My girlfriend told me, “don’t look at him” as if I could blend into the background and he was some dumb animal with a Crestaceous intellect. I figured her logic wasn’t too far off—his head was so full of blind hate it seemed like a respectable estimation. But I was denied that confirmation when he demanded my attention immediately afterward.

“You see this?” He had the right sleeve of his jacket rolled up to the elbow. His left hand was holding his right arm so that his palm faced me and I saw the inside of his wrist. Where you usually see forked veins and parallel tendons, I saw the infected result of a heavy drug hunger. A red and purple pain hole with the black center hollowed out, likely irritated by nervous scratching and digging with dirty nails. And then he turned his hand around so the back of his hand faced me, and he launched his middle finger to the sky.

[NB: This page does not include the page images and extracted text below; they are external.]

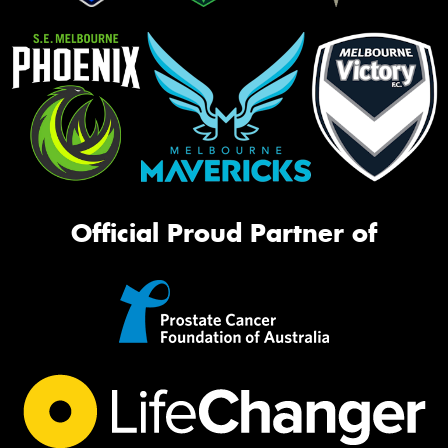
Official Proud Partner of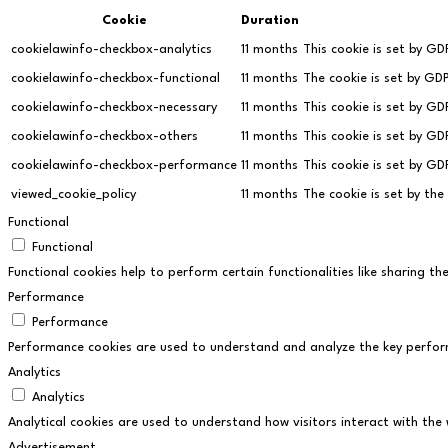
Cookie
Duration
cookielawinfo-checkbox-analytics
11 months
This cookie is set by GD
cookielawinfo-checkbox-functional
11 months
The cookie is set by GD
cookielawinfo-checkbox-necessary
11 months
This cookie is set by G
cookielawinfo-checkbox-others
11 months
This cookie is set by G
cookielawinfo-checkbox-performance
11 months
This cookie is set by G
viewed_cookie_policy
11 months
The cookie is set by th
Functional
Functional
Functional cookies help to perform certain functionalities like sharing t
Performance
Performance
Performance cookies are used to understand and analyze the key performan
Analytics
Analytics
Analytical cookies are used to understand how visitors interact with the 
Advertisement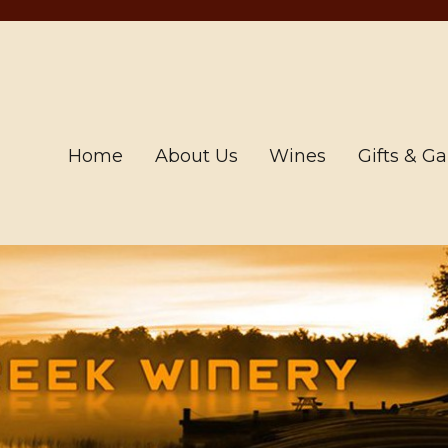
Home
About Us
Wines
Gifts & G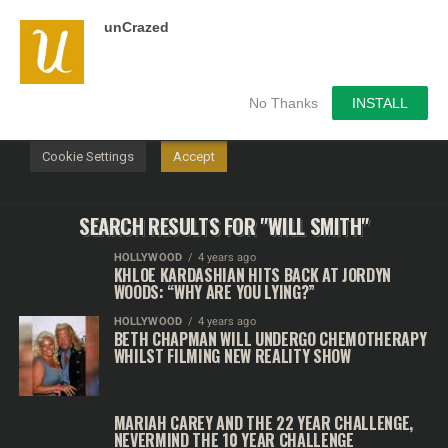
unCrazed
We use cookies on our website to give you the most
relevant experience by remembering your preferences and
repeat visits. By clicking “Accept”, you consent to the use of
ALL the cookies.
No Thanks
INSTALL
Do not sell my personal information
.
Cookie Settings
Accept
SEARCH RESULTS FOR "WILL SMITH"
HOLLYWOOD
4 years ago
KHLOE KARDASHIAN HITS BACK AT JORDYN
WOODS: “WHY ARE YOU LYING?”
HOLLYWOOD
4 years ago
BETH CHAPMAN WILL UNDERGO CHEMOTHERAPY
WHILST FILMING NEW REALITY SHOW
MARIAH CAREY AND THE 22 YEAR CHALLENGE,
NEVERMIND THE 10 YEAR CHALLENGE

He muttered in his impeccable English, “I kill you.” Suddenly he was bigger than Swine Flu or the plague, and I felt the grip of immediate danger.

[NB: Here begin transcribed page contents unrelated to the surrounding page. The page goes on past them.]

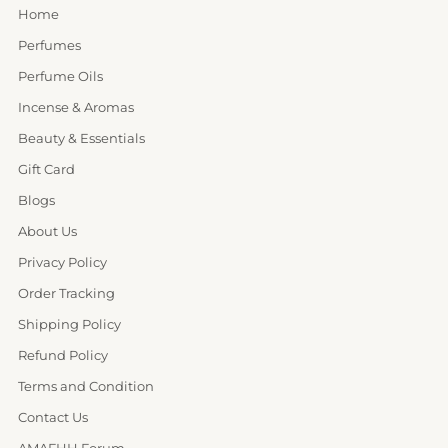
Home
Perfumes
Perfume Oils
Incense & Aromas
Beauty & Essentials
Gift Card
Blogs
About Us
Privacy Policy
Order Tracking
Shipping Policy
Refund Policy
Terms and Condition
Contact Us
AMAFHH Forum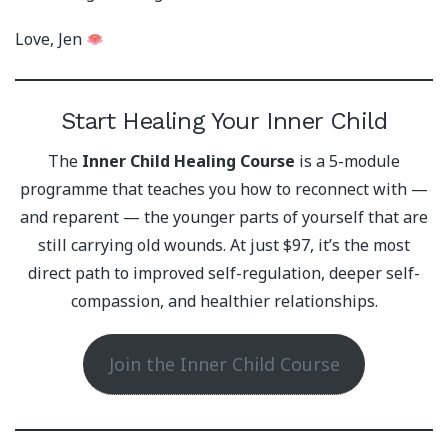
Love, Jen
Start Healing Your Inner Child
The
Inner Child Healing Course
is a 5-module
programme that teaches you how to reconnect with —
and reparent — the younger parts of yourself that are
still carrying old wounds. At just $97, it’s the most
direct path to improved self-regulation, deeper self-
compassion, and healthier relationships.
Join the Inner Child Course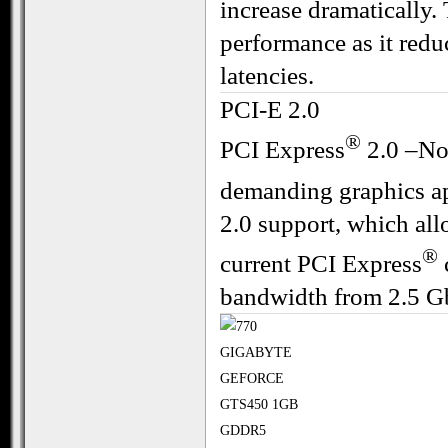
increase dramatically.
performance as it redu
latencies.
PCI-E 2.0
®
PCI Express
2.0 –Now
demanding graphics ap
2.0 support, which all
®
current PCI Express
bandwidth from 2.5 Gbi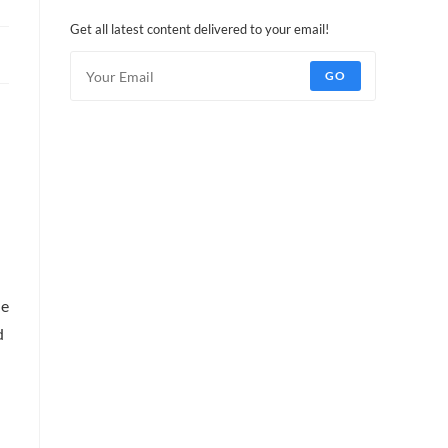
Get all latest content delivered to your email!
GO
he
d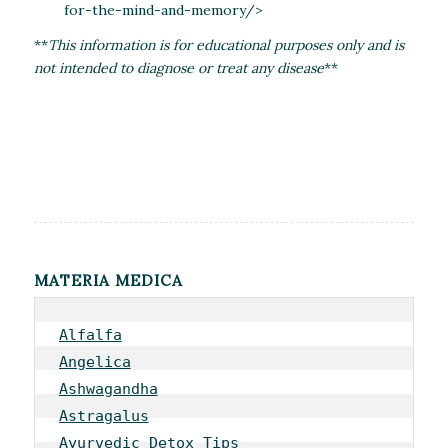
for-the-mind-and-memory/>
**
This information is for educational purposes only and is
not intended to diagnose or treat any disease
**
MATERIA MEDICA
Alfalfa
Angelica
Ashwagandha
Astragalus
Ayurvedic Detox Tips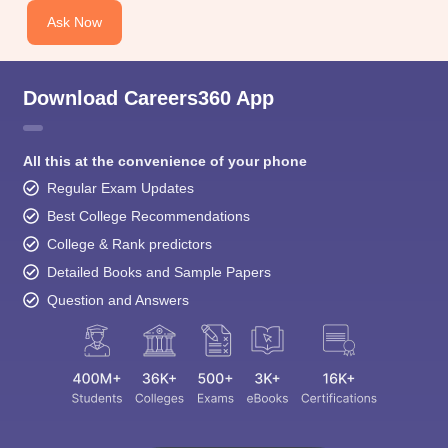
Ask Now
Download Careers360 App
All this at the convenience of your phone
Regular Exam Updates
Best College Recommendations
College & Rank predictors
Detailed Books and Sample Papers
Question and Answers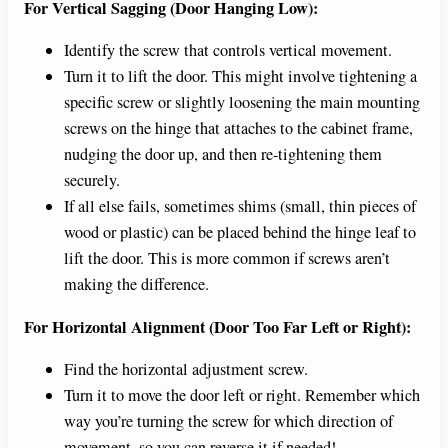
For Vertical Sagging (Door Hanging Low):
Identify the screw that controls vertical movement.
Turn it to lift the door. This might involve tightening a
specific screw or slightly loosening the main mounting
screws on the hinge that attaches to the cabinet frame,
nudging the door up, and then re-tightening them
securely.
If all else fails, sometimes shims (small, thin pieces of
wood or plastic) can be placed behind the hinge leaf to
lift the door. This is more common if screws aren’t
making the difference.
For Horizontal Alignment (Door Too Far Left or Right):
Find the horizontal adjustment screw.
Turn it to move the door left or right. Remember which
way you’re turning the screw for which direction of
movement, so you can reverse it if needed!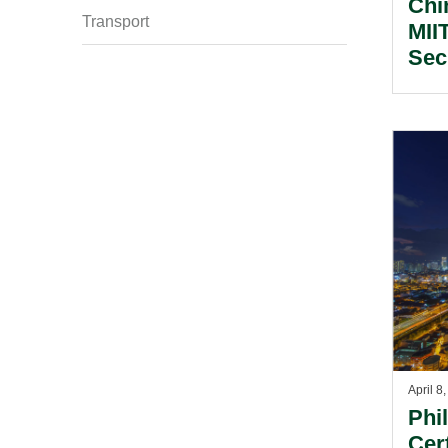
Chi
Transport
MII
Sec
Ass
April 8
Phi
Cer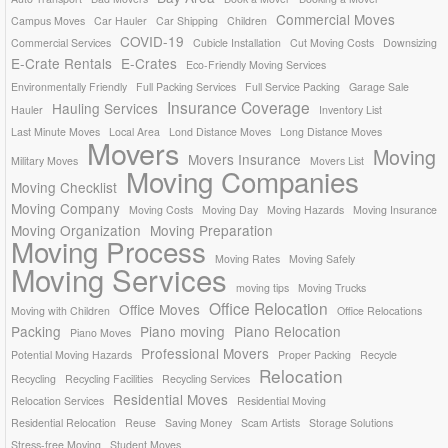
Commercial Moves
Campus Moves
Car Hauler
Car Shipping
Children
COVID-19
Commercial Services
Cubicle Installation
Cut Moving Costs
Downsizing
E-Crate Rentals
E-Crates
Eco-Friendly Moving Services
Environmentally Friendly
Full Packing Services
Full Service Packing
Garage Sale
Insurance Coverage
Hauling Services
Hauler
Inventory List
Last Minute Moves
Local Area
Lond Distance Moves
Long Distance Moves
Movers
Moving
Movers Insurance
Military Moves
Movers List
Moving Companies
Moving Checklist
Moving Company
Moving Costs
Moving Day
Moving Hazards
Moving Insurance
Moving Organization
Moving Preparation
Moving Process
Moving Rates
Moving Safely
Moving Services
moving tips
Moving Trucks
Office Relocation
Office Moves
Moving with Children
Office Relocations
Packing
Piano moving
Piano Relocation
Piano Moves
Professional Movers
Potential Moving Hazards
Proper Packing
Recycle
Relocation
Recycling
Recycling Facilities
Recycling Services
Residential Moves
Relocation Services
Residential Moving
Residential Relocation
Reuse
Saving Money
Scam Artists
Storage Solutions
Stress-free Moving
Student Moves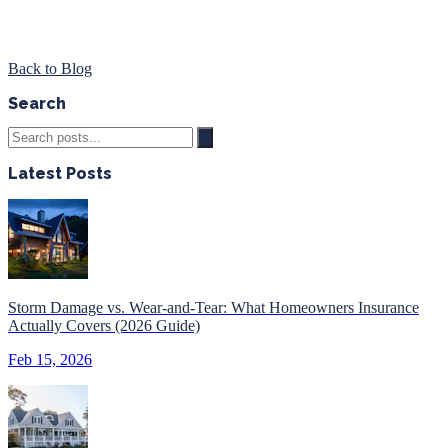
Back to Blog
Search
Latest Posts
Storm Damage vs. Wear-and-Tear: What Homeowners Insurance
Actually Covers (2026 Guide)
Feb 15, 2026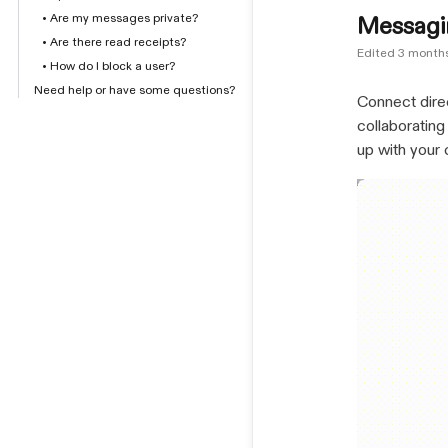
• Are my messages private?
Messagi
• Are there read receipts?
Edited
3 month
• How do I block a user?
Need help or have some questions?
Connect dire
collaborating
up with your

I wanted to call his bluff and scream scum of the earth; call him infectious human waste and the Nazi muck I wouldn’t soil the treads of my shoes with. I wanted to scrub the grime of every dark alley and cluttered gutter of the city with his face. I blamed every pseudo-liberal politician who promised social reform and only changed taxes so that everyone got equally swindled and every conservative that kept its plan of action secret and went around kissing babies and offering tax cuts to seniors to buy votes. You never see a politician on the streets, doing groceries, or riding public transit. You never see them living with the rest of their country—not without a suited up fleet of security.

I wondered why society ever did away with public humiliation and shaming rituals. I wanted to lock this swine in the stocks and write “Nazi Filth” on his forehead with indelible ink – maybe dress up some politicians in clown costumes and chain them to security camera polls. Let the general public deal with them, I thought. “Here is your viral Swine pandemic! Let loose your rotten vegetables and tell them how you feel,” I’d tell them.

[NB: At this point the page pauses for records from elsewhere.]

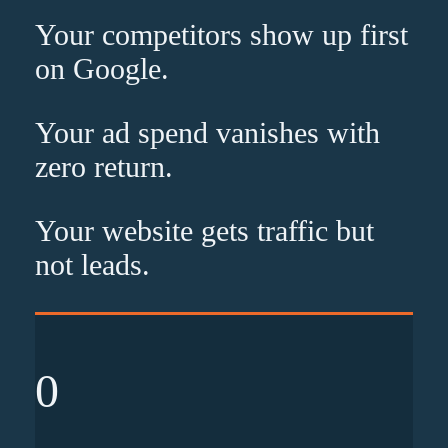
Your competitors show up
first
on Google.
Your ad spend vanishes with
zero
return.
Your website gets traffic but
not leads
.
0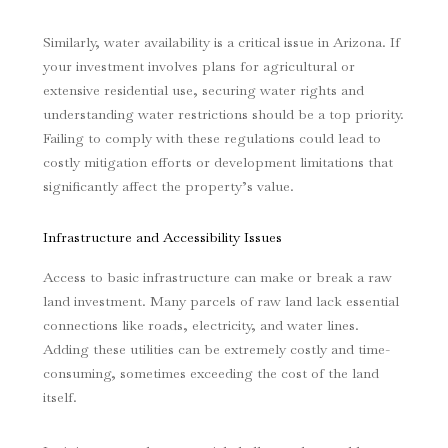
Similarly, water availability is a critical issue in Arizona. If
your investment involves plans for agricultural or
extensive residential use, securing water rights and
understanding water restrictions should be a top priority.
Failing to comply with these regulations could lead to
costly mitigation efforts or development limitations that
significantly affect the property’s value.
Infrastructure and Accessibility Issues
Access to basic infrastructure can make or break a raw
land investment. Many parcels of raw land lack essential
connections like roads, electricity, and water lines.
Adding these utilities can be extremely costly and time-
consuming, sometimes exceeding the cost of the land
itself.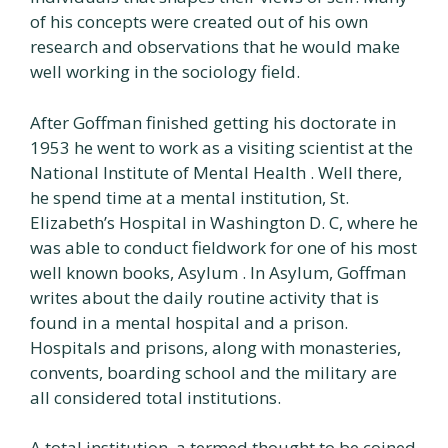
of his concepts were created out of his own
research and observations that he would make
well working in the sociology field.
After Goffman finished getting his doctorate in
1953 he went to work as a visiting scientist at the
National Institute of Mental Health . Well there,
he spend time at a mental institution, St.
Elizabeth’s Hospital in Washington D. C, where he
was able to conduct fieldwork for one of his most
well known books, Asylum . In Asylum, Goffman
writes about the daily routine activity that is
found in a mental hospital and a prison.
Hospitals and prisons, along with monasteries,
convents, boarding school and the military are
all considered total institutions.
A total institution, a termed thought to be coined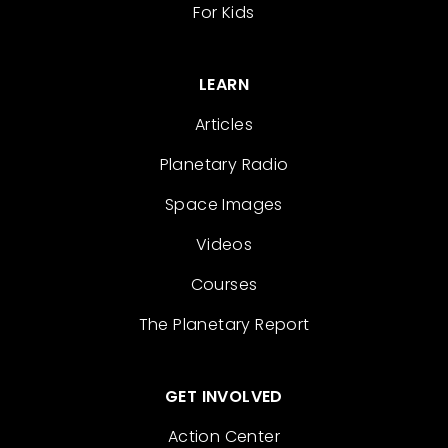
For Kids
LEARN
Articles
Planetary Radio
Space Images
Videos
Courses
The Planetary Report
GET INVOLVED
Action Center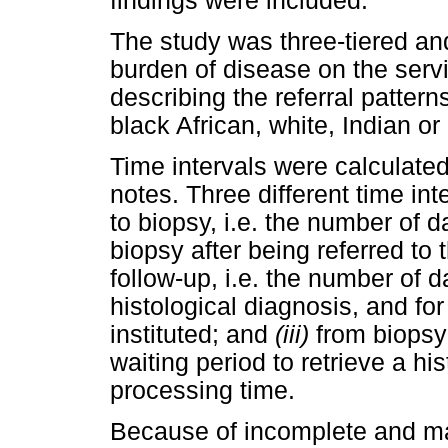
findings were included.
The study was three-tiered an
burden of disease on the servi
describing the referral pattern
black African, white, Indian or
Time intervals were calculated
notes. Three different time in
to biopsy, i.e. the number of d
biopsy after being referred to 
follow-up, i.e. the number of d
histological diagnosis, and fo
instituted; and
(iii)
from biopsy 
waiting period to retrieve a hi
processing time.
Because of incomplete and ma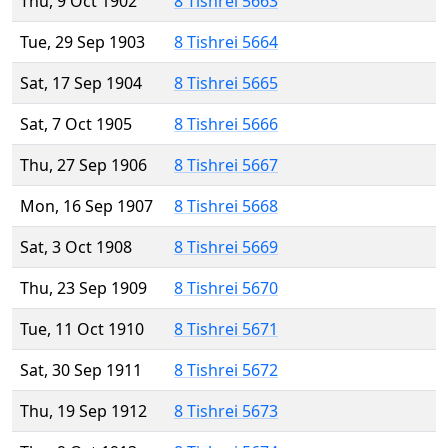
Thu, 9 Oct 1902
8 Tishrei 5663
Tue, 29 Sep 1903
8 Tishrei 5664
Sat, 17 Sep 1904
8 Tishrei 5665
Sat, 7 Oct 1905
8 Tishrei 5666
Thu, 27 Sep 1906
8 Tishrei 5667
Mon, 16 Sep 1907
8 Tishrei 5668
Sat, 3 Oct 1908
8 Tishrei 5669
Thu, 23 Sep 1909
8 Tishrei 5670
Tue, 11 Oct 1910
8 Tishrei 5671
Sat, 30 Sep 1911
8 Tishrei 5672
Thu, 19 Sep 1912
8 Tishrei 5673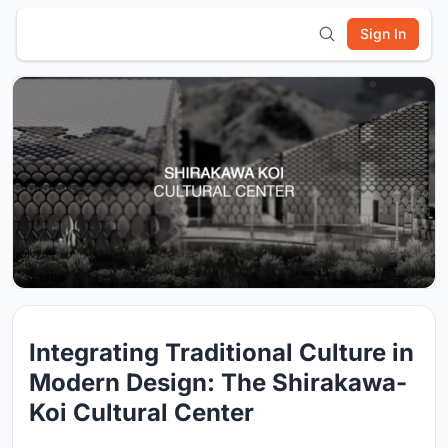
Sign In
Integrating Traditional Culture in
Modern Design: The Shirakawa-
Koi Cultural Center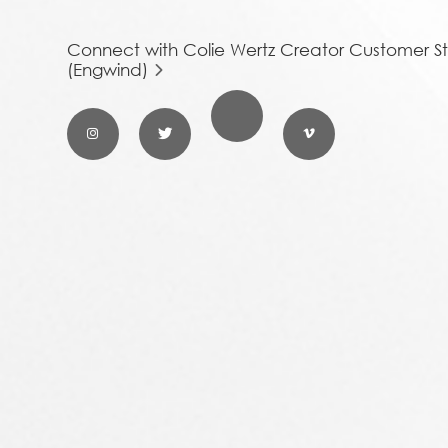
Connect with Colie Wertz Creator Customer St
(Engwind)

Despite my disgust and rejection, I knew I couldn’t do much as one. I resorted to the only device of protest I had left available to me. I fell into zen silence and blocked him out. With no reactions on my end, he had nothing left to throw my way. He muttered to himself in incomprehensible tongues until the worm screamed to another halt. It was our stop. My girlfriend and I got up to leave, and I was happy this dumb animal stayed put.

The train doors shut behind us and we were safe, but the scum was still out there: a grimy stain was zooming through the city’s underside. It was too big for one person to handle, but at the same time apparently too small to receive appropriate attention.